If you have 100 web requests:
- 95 of them take 10ms (Lightning fast).
- 5 of them take 5,000ms (The app feels broken for these users).
If you look at the Average (Gauge), it says your latency is 259ms. That looks "okay," but it's a lie. It hides the fact that 5% of your users are having a terrible time.
A Histogram breaks these 100 requests into "buckets" (e.g., <100ms, <500ms, <5s). This allows you to see the outliers that an average or a single gauge value would hide.
When you define a Histogram, you define Buckets. Every time an event happens (like a function call finishing), you "observe" the duration. Prometheus then increments the counter for every bucket that the duration fits into.
The real power of a Histogram isn't just seeing the buckets; it's using the histogram_quantile function in PromQL. This allows you to ask questions like:
- "What is the P95 latency?" (The maximum time 95% of my users waited).
- "Is my latest deployment making the slow requests even slower?"
Definition: Similar to a Histogram, a Summary samples observations. While it also provides a total count and a sum of all observations, it calculates configurable quartiles over a sliding time window on the client side.
- Best for: When you need accurate percentiles but cannot perform the calculation on the Prometheus server.
- Downside: You cannot aggregate Summaries from multiple instances (Histograms are usually preferred for distributed systems).

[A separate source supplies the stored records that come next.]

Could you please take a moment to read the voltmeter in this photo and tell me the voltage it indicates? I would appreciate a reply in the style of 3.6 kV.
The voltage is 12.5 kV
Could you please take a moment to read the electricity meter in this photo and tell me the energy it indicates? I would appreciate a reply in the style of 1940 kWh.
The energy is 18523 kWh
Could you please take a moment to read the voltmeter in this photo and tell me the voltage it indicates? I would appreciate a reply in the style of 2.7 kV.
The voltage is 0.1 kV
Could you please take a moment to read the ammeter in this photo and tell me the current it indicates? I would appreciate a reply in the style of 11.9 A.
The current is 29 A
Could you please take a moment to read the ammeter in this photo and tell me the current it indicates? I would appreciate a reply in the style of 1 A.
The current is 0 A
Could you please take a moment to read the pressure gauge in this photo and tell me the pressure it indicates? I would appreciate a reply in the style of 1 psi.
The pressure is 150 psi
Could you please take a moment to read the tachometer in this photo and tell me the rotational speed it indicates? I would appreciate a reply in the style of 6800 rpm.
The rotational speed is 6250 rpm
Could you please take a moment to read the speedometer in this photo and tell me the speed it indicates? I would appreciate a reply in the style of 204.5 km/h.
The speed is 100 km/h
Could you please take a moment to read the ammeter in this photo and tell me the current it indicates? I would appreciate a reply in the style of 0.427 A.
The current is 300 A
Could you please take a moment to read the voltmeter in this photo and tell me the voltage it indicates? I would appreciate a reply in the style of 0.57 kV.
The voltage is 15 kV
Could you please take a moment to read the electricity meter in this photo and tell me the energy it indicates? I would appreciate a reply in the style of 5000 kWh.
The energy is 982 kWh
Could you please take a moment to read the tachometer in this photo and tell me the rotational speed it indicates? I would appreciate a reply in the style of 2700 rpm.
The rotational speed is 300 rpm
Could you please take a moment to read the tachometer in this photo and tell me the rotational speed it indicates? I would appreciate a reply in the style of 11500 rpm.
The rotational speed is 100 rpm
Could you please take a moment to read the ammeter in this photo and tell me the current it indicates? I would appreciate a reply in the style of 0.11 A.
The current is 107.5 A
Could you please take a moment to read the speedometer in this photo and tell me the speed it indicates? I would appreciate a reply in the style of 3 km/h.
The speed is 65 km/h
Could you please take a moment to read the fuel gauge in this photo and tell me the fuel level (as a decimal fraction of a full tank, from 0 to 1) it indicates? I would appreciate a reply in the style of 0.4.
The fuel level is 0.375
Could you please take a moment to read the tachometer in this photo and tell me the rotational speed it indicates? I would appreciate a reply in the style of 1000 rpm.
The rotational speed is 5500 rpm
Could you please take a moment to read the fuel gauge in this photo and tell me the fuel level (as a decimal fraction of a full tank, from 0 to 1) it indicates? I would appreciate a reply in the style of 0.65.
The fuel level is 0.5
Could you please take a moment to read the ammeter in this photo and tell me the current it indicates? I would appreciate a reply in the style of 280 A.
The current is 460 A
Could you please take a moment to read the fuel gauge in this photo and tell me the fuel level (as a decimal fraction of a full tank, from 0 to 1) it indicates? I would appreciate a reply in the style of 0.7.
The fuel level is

| Metric Type | Value Behavior | Real-world Analogy | Primary Use Case |
|---|---|---|---|
| Counter | Only increases | A car's Odometer | Total events over time |
| Gauge | Up and down | A car's Speedometer | Current snapshots/levels |
| Histogram | Cumulative buckets | Race finish times (sub 10m, sub 15m) | Latency & SLA monitoring |
| Summary | Sliding quantiles | Performance reviews | Client-side percentiles |
Histograms allow you to see "Heatmaps," which show you how your application's performance changes over time across all users, rather than just a single average line.